» Your assignment
In the listing below, begin at the line that has "Повернутися до місяця" and stop after the line that has "Envíanos Un Correo Electrónico". Put those lines into a JSON list of strings, one per line, skipping blank lines and leaving out the pictures.

» Data
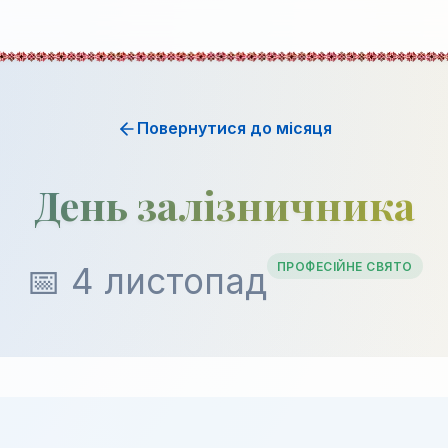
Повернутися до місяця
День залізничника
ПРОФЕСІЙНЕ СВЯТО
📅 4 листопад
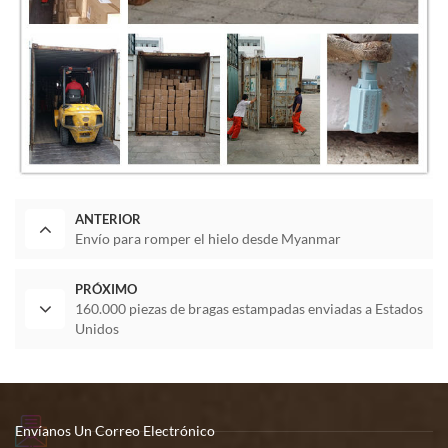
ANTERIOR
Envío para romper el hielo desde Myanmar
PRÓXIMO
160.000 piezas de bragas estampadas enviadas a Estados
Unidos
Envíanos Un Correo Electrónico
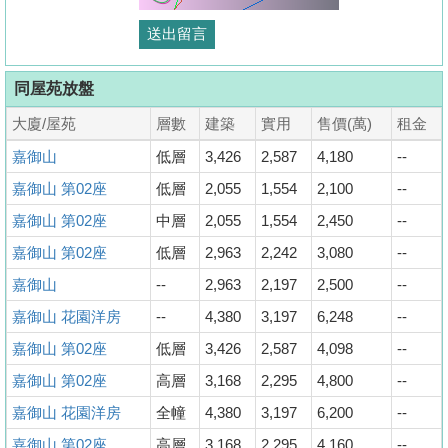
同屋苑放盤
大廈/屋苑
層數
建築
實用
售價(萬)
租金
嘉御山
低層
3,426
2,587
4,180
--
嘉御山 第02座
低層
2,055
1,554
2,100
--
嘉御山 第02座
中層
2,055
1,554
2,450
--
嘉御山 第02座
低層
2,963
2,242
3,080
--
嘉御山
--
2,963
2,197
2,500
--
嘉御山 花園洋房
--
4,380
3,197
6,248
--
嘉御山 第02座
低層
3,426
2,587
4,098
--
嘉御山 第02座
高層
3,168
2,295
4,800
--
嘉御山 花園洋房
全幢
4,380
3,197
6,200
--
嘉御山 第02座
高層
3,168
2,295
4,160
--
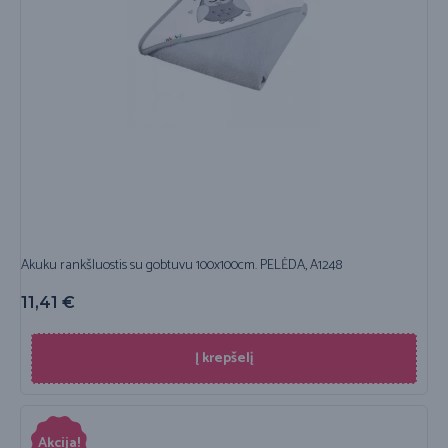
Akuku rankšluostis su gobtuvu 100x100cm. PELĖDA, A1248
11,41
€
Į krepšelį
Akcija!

---

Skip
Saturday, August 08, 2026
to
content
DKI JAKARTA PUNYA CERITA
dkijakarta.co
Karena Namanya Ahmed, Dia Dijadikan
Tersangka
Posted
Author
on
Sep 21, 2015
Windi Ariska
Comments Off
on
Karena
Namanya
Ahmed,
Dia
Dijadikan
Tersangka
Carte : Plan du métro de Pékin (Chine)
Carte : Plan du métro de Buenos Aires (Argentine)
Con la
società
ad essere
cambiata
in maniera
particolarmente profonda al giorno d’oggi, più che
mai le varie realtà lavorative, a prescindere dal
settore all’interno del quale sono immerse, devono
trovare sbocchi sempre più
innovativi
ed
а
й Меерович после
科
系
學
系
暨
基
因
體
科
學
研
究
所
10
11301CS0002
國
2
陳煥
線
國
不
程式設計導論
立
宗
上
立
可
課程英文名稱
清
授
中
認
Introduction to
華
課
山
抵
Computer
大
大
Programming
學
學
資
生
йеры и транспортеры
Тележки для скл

...

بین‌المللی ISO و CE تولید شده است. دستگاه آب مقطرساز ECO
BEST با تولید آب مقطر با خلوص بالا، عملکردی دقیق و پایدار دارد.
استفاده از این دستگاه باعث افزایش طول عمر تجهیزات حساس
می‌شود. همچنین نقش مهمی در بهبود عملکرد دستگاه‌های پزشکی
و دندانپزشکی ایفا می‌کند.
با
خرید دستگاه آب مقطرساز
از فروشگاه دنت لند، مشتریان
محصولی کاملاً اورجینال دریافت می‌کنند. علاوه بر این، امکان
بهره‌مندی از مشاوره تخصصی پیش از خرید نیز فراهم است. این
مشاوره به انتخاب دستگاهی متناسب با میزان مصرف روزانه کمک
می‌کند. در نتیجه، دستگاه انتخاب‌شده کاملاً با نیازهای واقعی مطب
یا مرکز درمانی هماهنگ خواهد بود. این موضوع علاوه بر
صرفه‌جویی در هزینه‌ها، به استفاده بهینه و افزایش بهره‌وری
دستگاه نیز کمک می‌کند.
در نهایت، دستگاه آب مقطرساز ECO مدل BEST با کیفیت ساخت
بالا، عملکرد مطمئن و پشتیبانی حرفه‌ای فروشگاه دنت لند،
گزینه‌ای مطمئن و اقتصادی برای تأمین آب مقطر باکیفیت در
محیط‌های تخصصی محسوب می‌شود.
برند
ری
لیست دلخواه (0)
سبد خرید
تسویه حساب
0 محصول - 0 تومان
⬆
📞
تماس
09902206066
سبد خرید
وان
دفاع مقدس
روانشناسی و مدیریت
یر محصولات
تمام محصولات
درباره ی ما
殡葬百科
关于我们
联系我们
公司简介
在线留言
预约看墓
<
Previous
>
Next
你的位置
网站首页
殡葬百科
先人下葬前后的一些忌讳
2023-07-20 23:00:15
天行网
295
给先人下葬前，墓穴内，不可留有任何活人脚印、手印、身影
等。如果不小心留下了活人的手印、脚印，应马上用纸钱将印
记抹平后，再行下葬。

» Result
[
  "Повернутися до місяця",
  "День залізничника",
  "ПРОФЕСІЙНЕ СВЯТО",
  "📅 4 листопад",
  "ANTERIOR",
  "Envío para romper el hielo desde Myanmar",
  "PRÓXIMO",
  "160.000 piezas de bragas estampadas enviadas a Estados",
  "Unidos",
  "Envíanos Un Correo Electrónico"
]